Muni de jumelles et d’une longue-vue, Nicolas Beck scrute le moindre mouvement, aussi bien dans le ciel qu’au cœur des rizières, où les grues cendrées, par exemple, se nourrissent des grains laissés au sol après la récolte. Corneilles, goélands, cormorans, hérons cendrés, buses... Chaque passage d’oiseaux est soigneusement référencé : heure d’observation, direction de vol, effectifs et hauteur estimée, le plus souvent, à une cinquantaine de mètres. Des données qui, selon les observateurs, suggèrent un risque réel de collision avec les infrastructures aériennes projetées. Rappelons que le projet de RTE prévoit l'implantation de 180 pylônes d'environ 60 mètres, "avec des câbles qui vont pendre à hauteur de vol des oiseaux", abonde François Cavallo. Sur le terrain, l'opération se poursuit : Nicolas Beck a l’oreille fine. Il distingue le cri d’un, puis d’un deuxième faisan, de vanneaux huppés et d’un petit groupe de flamants roses, non loin. D'ailleurs, un comptage spécifique à cette espèce emblématique de la Camargue aura lieu au printemps, lors de la mise en eau des rizières.
Une plainte déposée
À la suite du débat public, l'État a répondu aux 85 recommandations et demandes de précisions qui lui avaient été adressées par la CDNP. Un rapport de 75 pages publié le 18 décembre, dans lequel il valide, sans le dire clairement, les "géants de fer". L'objectif : la réindustrialisation et de décarbonation du territoire de Fos-sur-Mer et de l’étang de Berre. "L'État a décidé de passer en force", dénonçait le collectif Stop THT 13-30 dans un communiqué, préparant sa riposte. "Une bataille juridique s'engage désormais au niveau national et européen, qui retardera de toute façon la mise en œuvre du projet et l’empêchera probablement. Chaque décision administrative prise par l’État en faveur de la ligne aérienne ou en faveur des projets des industriels fera l’objet d’un recours devant les juridictions compétentes", ajoutait-il. Le 14 janvier dernier, une plainte a été déposée auprès de la Convention de Berne pointant plusieurs risques concernant des espèces protégées. Une autre devrait l'être prochainement, contre X, suite à la découverte de cadavres de cigognes sous une ligne moyenne tension vers Bellegarde.
Des actions à venir
L'association de sauvegarde des terres de Camargue et de Crau, a été créée en octobre dernier, co-présidée par Cédric Bernardi, agriculteur et éleveur de chevaux Camargue à Arles et Guillaume Meiffre, oléiculteur à Saint-Martin-de-Crau.

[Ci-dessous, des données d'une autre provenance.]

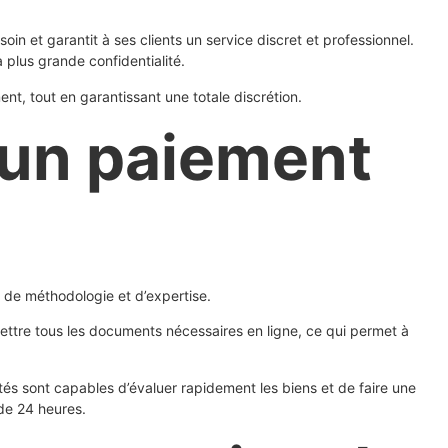
in et garantit à ses clients un service discret et professionnel.
a plus grande confidentialité.
t, tout en garantissant une totale discrétion.
 un paiement
 de méthodologie et d’expertise.
ettre tous les documents nécessaires en ligne, ce qui permet à
tés sont capables d’évaluer rapidement les biens et de faire une
 de 24 heures.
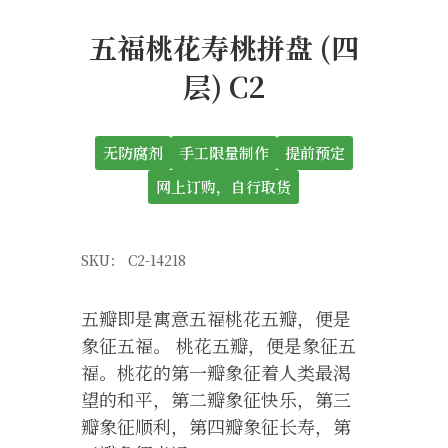
五福桃花寿桃拼盘 (四
层) C2
无防腐剂
手工限量制作
提前预定
网上订购，自行取货
SKU：
C2-14218
五瓣即是寓意五福桃花五瓣，便是
象征五福。 桃花五瓣，便是象征五
福。桃花的第一瓣象征着人类最渴
望的和平，第二瓣象征快乐，第三
瓣象征顺利，第四瓣象征长寿，第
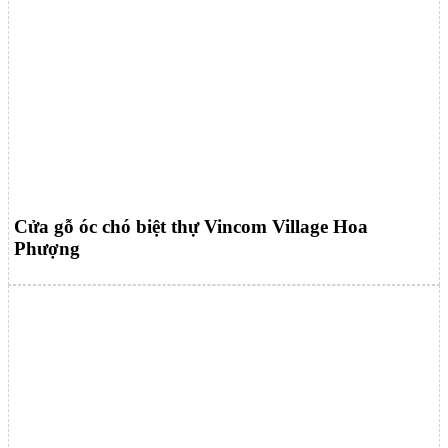
Cửa gỗ óc chó biệt thự Vincom Village Hoa
Phượng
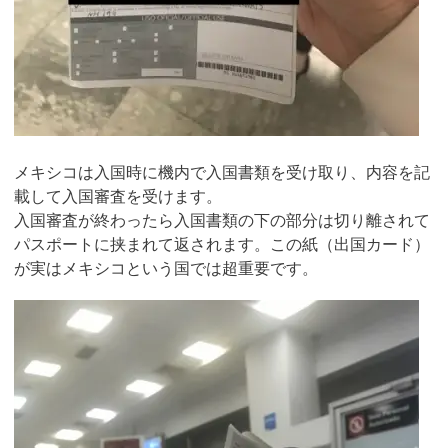
メキシコは入国時に機内で入国書類を受け取り、内容を記
載して入国審査を受けます。
入国審査が終わったら入国書類の下の部分は切り離されて
パスポートに挟まれて返されます。この紙（出国カード）
が実はメキシコという国では超重要です。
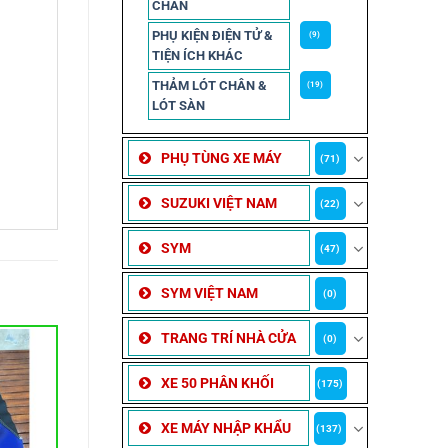
CHẮN
PHỤ KIỆN ĐIỆN TỬ &
(9)
TIỆN ÍCH KHÁC
THẢM LÓT CHÂN &
(19)
LÓT SÀN
PHỤ TÙNG XE MÁY
(71)
SUZUKI VIỆT NAM
(22)
SYM
(47)
SYM VIỆT NAM
(0)
TRANG TRÍ NHÀ CỬA
(0)
XE 50 PHÂN KHỐI
(175)
XE MÁY NHẬP KHẨU
(137)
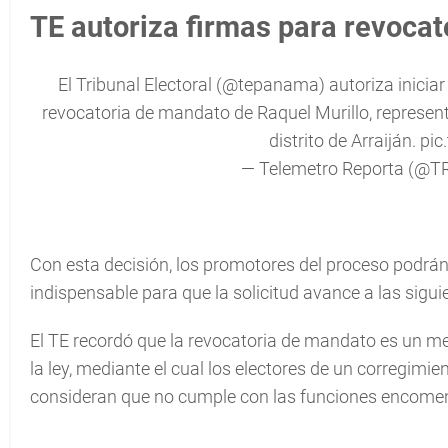
TE autoriza firmas para revocat
El Tribunal Electoral (
@tepanama
) autoriza inicia
revocatoria de mandato de Raquel Murillo, represe
distrito de Arraiján.
pic
— Telemetro Reporta (@T
Con esta decisión, los promotores del proceso podrán a
indispensable para que la solicitud avance a las siguie
El TE recordó que la revocatoria de mandato es un 
la ley, mediante el cual los electores de un corregimie
consideran que no cumple con las funciones encome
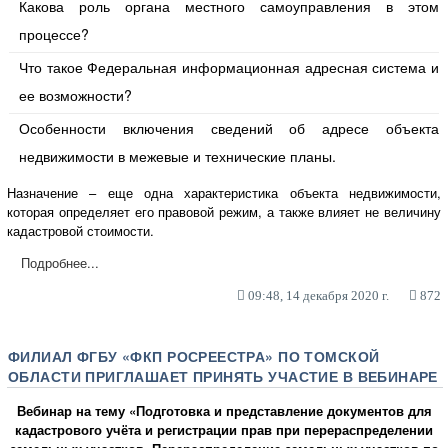
Какова роль органа местного самоуправления в этом
процессе?
Что такое Федеральная информационная адресная система и
ее возможности?
Особенности включения сведений об адресе объекта
недвижимости в межевые и технические планы.
Назначение – еще одна характеристика объекта недвижимости,
которая определяет его правовой режим, а также влияет не величину
кадастровой стоимости.
Подробнее...
09:48, 14 декабря 2020 г.
872
ФИЛИАЛ ФГБУ «ФКП РОСРЕЕСТРА» ПО ТОМСКОЙ
ОБЛАСТИ ПРИГЛАШАЕТ ПРИНЯТЬ УЧАСТИЕ В ВЕБИНАРЕ
Вебинар на тему «Подготовка и представление документов для
кадастрового учёта и регистрации прав при перераспределении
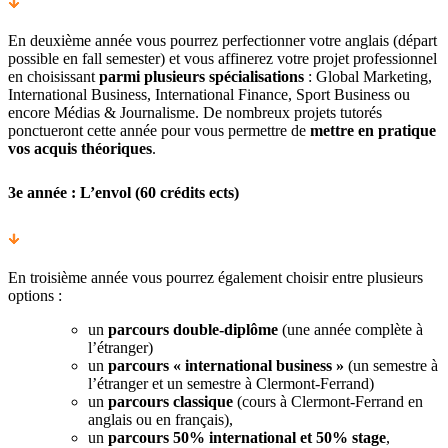
En deuxième année vous pourrez perfectionner votre anglais (départ
possible en fall semester) et vous affinerez votre projet professionnel
en choisissant
parmi plusieurs spécialisations
: Global Marketing,
International Business, International Finance, Sport Business ou
encore Médias & Journalisme. De nombreux projets tutorés
ponctueront cette année pour vous permettre de
mettre en pratique
vos acquis théoriques
.
3e année : L’envol (60 crédits ects)
En troisième année vous pourrez également choisir entre plusieurs
options :
un
parcours double-diplôme
(une année complète à
l’étranger)
un
parcours « international business »
(un semestre à
l’étranger et un semestre à Clermont-Ferrand)
un
parcours classique
(cours à Clermont-Ferrand en
anglais ou en français),
un
parcours 50% international et 50% stage
,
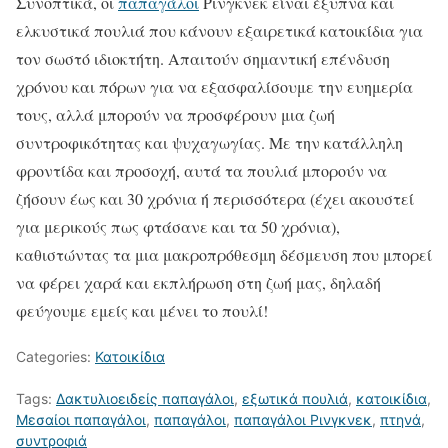
Συνοπτικά, οι
παπαγάλοι
Ρινγκνεκ είναι έξυπνα και
ελκυστικά πουλιά που κάνουν εξαιρετικά κατοικίδια για
τον σωστό ιδιοκτήτη. Απαιτούν σημαντική επένδυση
χρόνου και πόρων για να εξασφαλίσουμε την ευημερία
τους, αλλά μπορούν να προσφέρουν μια ζωή
συντροφικότητας και ψυχαγωγίας. Με την κατάλληλη
φροντίδα και προσοχή, αυτά τα πουλιά μπορούν να
ζήσουν έως και 30 χρόνια ή περισσότερα (έχει ακουστεί
για μερικούς πως φτάσανε και τα 50 χρόνια),
καθιστώντας τα μια μακροπρόθεσμη δέσμευση που μπορεί
να φέρει χαρά και εκπλήρωση στη ζωή μας, δηλαδή
φεύγουμε εμείς και μένει το πουλί!
Categories:
Κατοικίδια
Tags:
Δακτυλιοειδείς παπαγάλοι
,
εξωτικά πουλιά
,
κατοικίδια
,
Μεσαίοι παπαγάλοι
,
παπαγάλοι
,
παπαγάλοι Ρινγκνεκ
,
πτηνά
,
συντροφιά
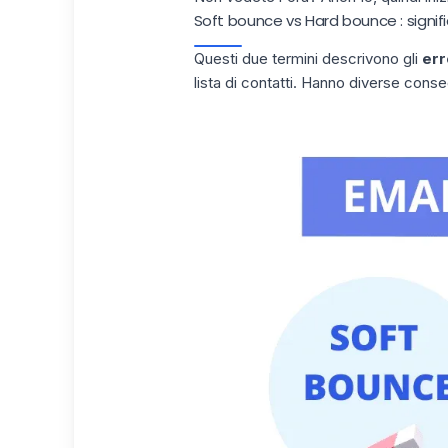
Soft bounce vs Hard bounce : signif
Questi due termini descrivono gli
err
lista di contatti. Hanno diverse conse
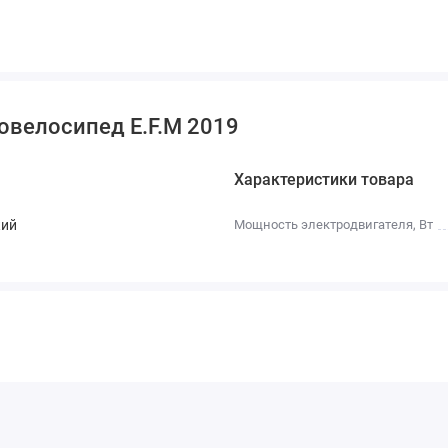
азине
с доставкой
или в наших
розничных магазинах
овелосипед E.F.M 2019
Характеристики товара
кий
Мощность электродвигателя, Вт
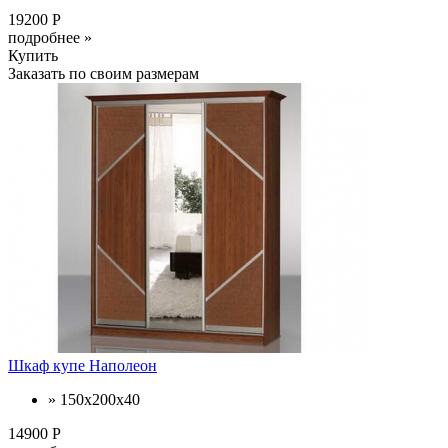
19200 Р
подробнее »
Купить
Заказать по своим размерам
Шкаф купе Наполеон
» 150х200х40
14900 Р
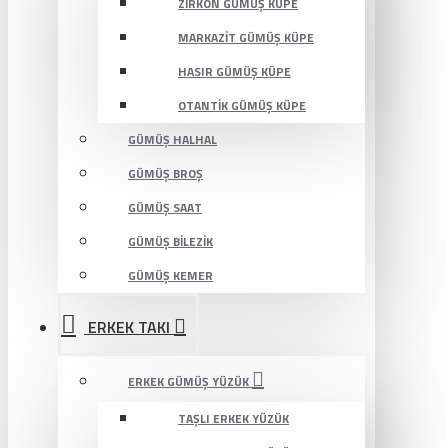
ZIRKON GÜMÜŞ KÜPE
MARKAZIT GÜMÜŞ KÜPE
HASIR GÜMÜŞ KÜPE
OTANTIK GÜMÜŞ KÜPE
GÜMÜŞ HALHAL
GÜMÜŞ BROŞ
GÜMÜŞ SAAT
GÜMÜŞ BILEZIK
GÜMÜŞ KEMER
ERKEK TAKI
ERKEK GÜMÜŞ YÜZÜK
TAŞLI ERKEK YÜZÜK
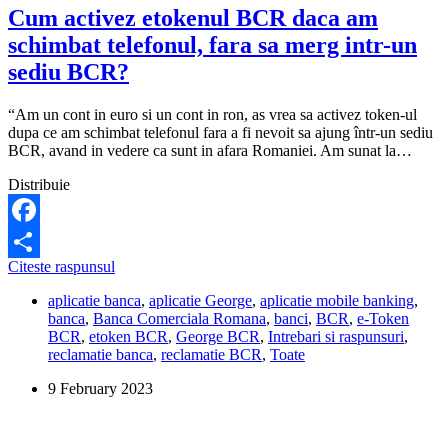
Cum activez etokenul BCR daca am
schimbat telefonul, fara sa merg intr-un
sediu BCR?
“Am un cont in euro si un cont in ron, as vrea sa activez token-ul
dupa ce am schimbat telefonul fara a fi nevoit sa ajung într-un sediu
BCR, avand in vedere ca sunt in afara Romaniei. Am sunat la…
Distribuie
Facebook
Cum
Citeste raspunsul
Share
activez
aplicatie banca
,
aplicatie George
,
aplicatie mobile banking
,
etokenul
banca
,
Banca Comerciala Romana
,
banci
,
BCR
,
e-Token
BCR
BCR
,
etoken BCR
,
George BCR
,
Intrebari si raspunsuri
,
daca
reclamatie banca
,
reclamatie BCR
,
Toate
am
schimbat
9 February 2023
telefonul,
fara
sa
merg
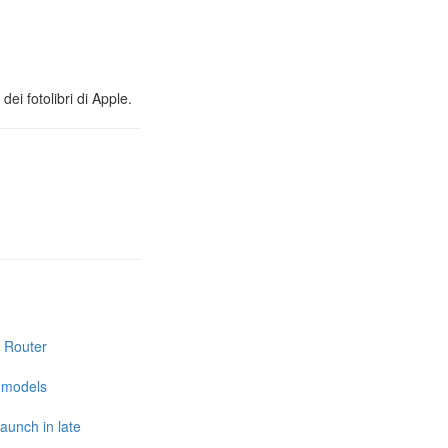
ei fotolibri di Apple.
i Router
e models
launch in late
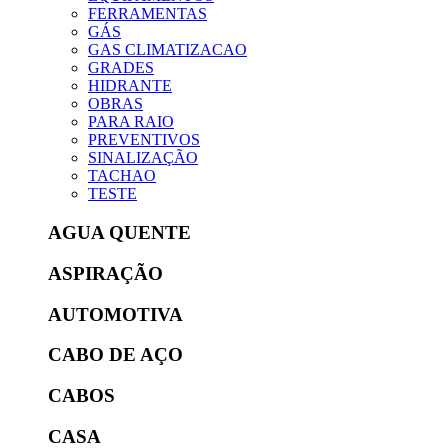
FERRAMENTAS
GÁS
GAS CLIMATIZACAO
GRADES
HIDRANTE
OBRAS
PARA RAIO
PREVENTIVOS
SINALIZAÇÃO
TACHAO
TESTE
AGUA QUENTE
ASPIRAÇÃO
AUTOMOTIVA
CABO DE AÇO
CABOS
CASA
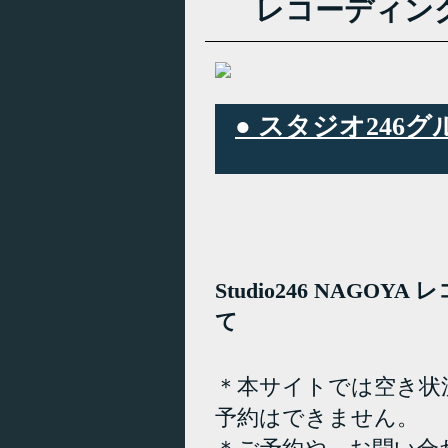
レコーディン
● スタジオ24
Studio246 NAGO
て
＊本サイトでは空き状
予約はできません。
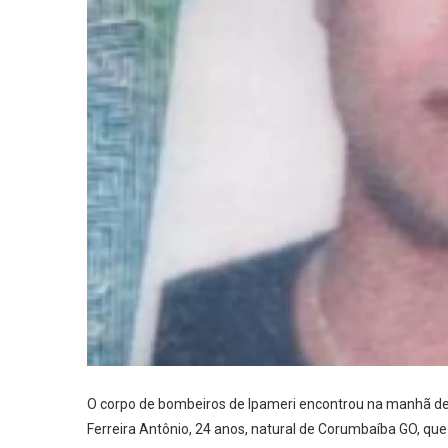
O corpo de bombeiros de Ipameri encontrou na manhã de
Ferreira Antônio, 24 anos, natural de Corumbaíba GO, qu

Parmi ses membres, des agriculteurs, des éleveurs et/ou des habitants concernés par le tracé. Cédric Bernardi et Carole Guintoli ont participé au comptage des oiseaux ce dimanche, mais d'autres actions sont à venir, très prochainement. "On va maintenir la pression jusqu'à la DUP (déclaration d'utilité publique, NDLR), après on sera obligé de passer au juridique, si elle nous est défavorable", lâche l'agricultrice également conseillère municipale à Arles, dans les rangs de l'opposition.
*Le collectif Stop THT 13-30 est composé d'une trentaine d'associations.